#### [SOURCE TEXT]
# New knives recommendation



## NeoSerpient (Jul 10, 2021)

After almost 20ys away from professional kitchens, I require your assistance with finding new knives.
I had a custom set of 6 masamoto blades from japan, so, familiar with the care.
At the moment, we cook for friends and home use only.
For now, looking for a good large nakiri and a 240 gyuto.
Good edge retention and sharpness is a must.
Thank you.


----------



## eiron (Nov 29, 2012)

No recommendations, but a few questions:
Do you have a steel type preference?
Do you have a handle style preference?
If you had a custom set, you must've liked them, so why not more Masamoto?


----------



## mike9 (Jul 13, 2012)

If they were Masamoto KS they are getting hard to come by. Goko makes a really nice gyuto in stainless clad white #1 with a pear skin finish. I have one and are very nice for the price.


----------



## NeoSerpient (Jul 10, 2021)

eiron said:


> No recommendations, but a few questions:
> Do you have a steel type preference?
> Do you have a handle style preference?

#### [PROBLEMS TO WORK ON]
1 – Can you copy out every line of the extracted page text listing below without any changes, omitting the picture lines?
2 – Can you resume the knife recommendation thread above and continue it from its final line?

(Extracted page text data)
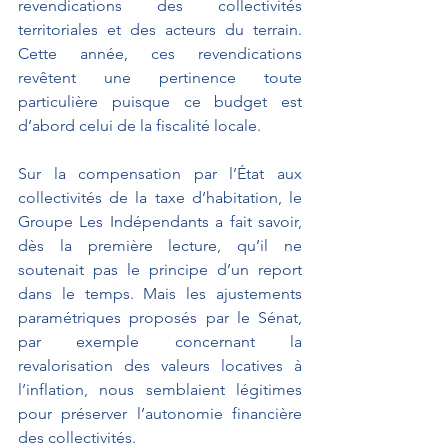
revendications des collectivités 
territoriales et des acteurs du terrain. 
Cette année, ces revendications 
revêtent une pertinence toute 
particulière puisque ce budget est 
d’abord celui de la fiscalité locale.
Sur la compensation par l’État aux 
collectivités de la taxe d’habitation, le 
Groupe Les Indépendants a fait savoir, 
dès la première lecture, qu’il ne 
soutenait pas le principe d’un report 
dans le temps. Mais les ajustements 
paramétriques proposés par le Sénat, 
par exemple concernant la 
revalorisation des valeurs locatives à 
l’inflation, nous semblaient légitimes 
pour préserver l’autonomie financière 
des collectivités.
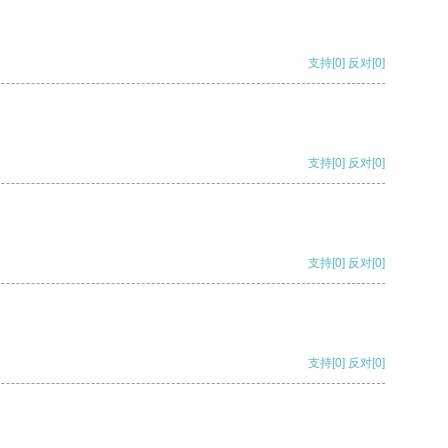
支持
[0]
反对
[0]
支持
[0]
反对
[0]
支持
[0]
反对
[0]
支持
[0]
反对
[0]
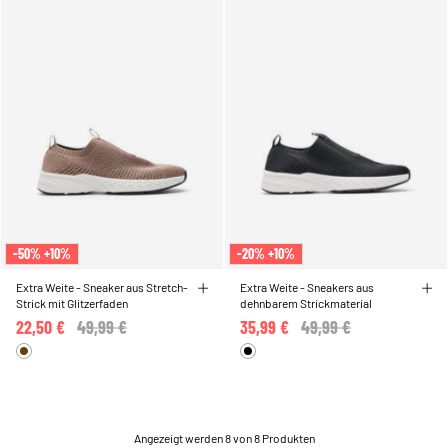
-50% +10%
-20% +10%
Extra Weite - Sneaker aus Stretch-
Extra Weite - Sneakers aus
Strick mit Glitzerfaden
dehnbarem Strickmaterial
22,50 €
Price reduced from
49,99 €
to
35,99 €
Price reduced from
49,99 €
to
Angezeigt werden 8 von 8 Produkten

#### [RESULTS FOR THE EXERCISE]
1 –
revendications des collectivités 
territoriales et des acteurs du terrain. 
Cette année, ces revendications 
revêtent une pertinence toute 
particulière puisque ce budget est 
d’abord celui de la fiscalité locale.
Sur la compensation par l’État aux 
collectivités de la taxe d’habitation, le 
Groupe Les Indépendants a fait savoir, 
dès la première lecture, qu’il ne 
soutenait pas le principe d’un report 
dans le temps. Mais les ajustements 
paramétriques proposés par le Sénat, 
par exemple concernant la 
revalorisation des valeurs locatives à 
l’inflation, nous semblaient légitimes 
pour préserver l’autonomie financière 
des collectivités.
支持
[0]
反对
[0]
支持
[0]
反对
[0]
支持
[0]
反对
[0]
支持
[0]
反对
[0]
-50% +10%
-20% +10%
Extra Weite - Sneaker aus Stretch-
Extra Weite - Sneakers aus
Strick mit Glitzerfaden
dehnbarem Strickmaterial
22,50 €
Price reduced from
49,99 €
to
35,99 €
Price reduced from
49,99 €
to
Angezeigt werden 8 von 8 Produkten

2 –
> If you had a custom set, you must've liked them, so why not more Masamoto?


Thank you for the reply, 
Steel type: AS and shiro#1
Handle type: traditional

my old set has "magically vanished" from my locker at work, the new masamotos i've found are all shiro#2 or euro mix.

I loved the original classics from 20-30 years ago.


----------



## NeoSerpient (Jul 10, 2021)

mike9 said:


> If they were Masamoto KS they are getting hard to come by. Goko makes a really nice gyuto in stainless clad white #1 with a pear skin finish. I have one and are very nice for the price.


The true traditional ao\shiro knives are a rare sight other than localy in japan.


----------



## darien87 (Jun 18, 2021)

NeoSerpient said:


> I loved the original classics from 20-30 years ago.


Wow. Kinda surprised that knives will last for 30 years.


----------



## loomchick (Jun 11, 2013)

darien87 said:


> Wow. Kinda surprised that knives will last for 30 years.


I have several I still use that I owned before I got married. I splurged on a couple of really good knives as my way of celebrating my graduation from graduate school. I didn't have matching dishes or cutlery . . . but, I had a couple of quality knives . . . after all, a girl has certain priorities in the kitchen. Right?

Next week we celebrate our 32nd anniversary.


----------



## darien87 (Jun 18, 2021)

loomchick said:


> Next week we celebrate our 32nd anniversary.


Your husband or the knives?


----------



## loomchick (Jun 11, 2013)

Ha!

Husband . . . I've had the knives for about 34 years.


----------



## brianshaw (Dec 18, 2010)

loomchick said:


> Ha!
> 
> Husband . . . I've had the knives for about 34 years.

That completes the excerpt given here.